Une première historique pour le régime nord-coréen

Le nombre de soldats nord-coréens soutenant l’effort de guerre russe est estimé entre 10 000 et 12 000, dans ce que l’article d’Asharq Al-Awsat qualifie de première participation majeure de la Corée du Nord à une guerre étrangère ([Asharq Al-Awsat, 8 juillet 2026](https://english.aawsat.com/features/5108000-preoccupied-its-troops-russia-north-korea-unlikely-embrace-trump%E2%80%99s-overture-soon%C2%A0)). Cette précision historique compte : depuis la fondation du régime, jamais Pyongyang n’avait engagé une part aussi significative de ses forces armées dans un conflit hors de la péninsule coréenne.

Ce chiffre, aussi impressionnant soit-il, reste une estimation d’experts relayée par la presse, et non un chiffre officiel confirmé par Pyongyang ou Moscou.

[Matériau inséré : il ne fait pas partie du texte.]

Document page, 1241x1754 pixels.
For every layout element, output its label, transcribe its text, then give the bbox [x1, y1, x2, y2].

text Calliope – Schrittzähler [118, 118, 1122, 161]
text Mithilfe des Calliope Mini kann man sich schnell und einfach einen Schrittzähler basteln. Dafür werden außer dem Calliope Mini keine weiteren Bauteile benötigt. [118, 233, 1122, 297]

Il faut le présenter comme une fourchette estimative plutôt que comme une certitude comptable, une nuance essentielle pour préserver la rigueur de cette analyse tout en mesurant l’ampleur inédite de cet engagement militaire nord-coréen à l’étranger.

Ce que cette mobilisation coûte au régime en ressources et en attention

Maintenir entre 10 000 et 12 000 soldats déployés dans un théâtre de guerre étranger exige une logistique considérable : ravitaillement, rotation des troupes, gestion des pertes, coordination avec le commandement russe, sans oublier la communication interne destinée à justifier auprès de la population nord-coréenne cet engagement extérieur inédit. Cette charge organisationnelle mobilise nécessairement une part importante de l’appareil d’État nord-coréen.

C’est précisément cette charge qui, selon les experts cités par Asharq Al-Awsat, explique pourquoi Kim Jong Un reste structurellement moins disponible pour une ouverture diplomatique américaine qui exigerait, elle aussi, du temps, de l’attention et des ressources politiques que le régime préfère visiblement concentrer sur son alliance avec Moscou.


Dix mille à douze mille soldats engagés dans une guerre étrangère pour la première fois de l’histoire du régime, ce n’est pas un détail statistique, c’est une bascule stratégique majeure. Chaque soldat nord-coréen envoyé en Russie est un soldat que Kim Jong Un a choisi de sacrifier pour Vladimir Poutine plutôt que de garder en réserve pour une éventuelle ouverture avec Washington.

Ce contenu a été créé avec l'aide de l'IA.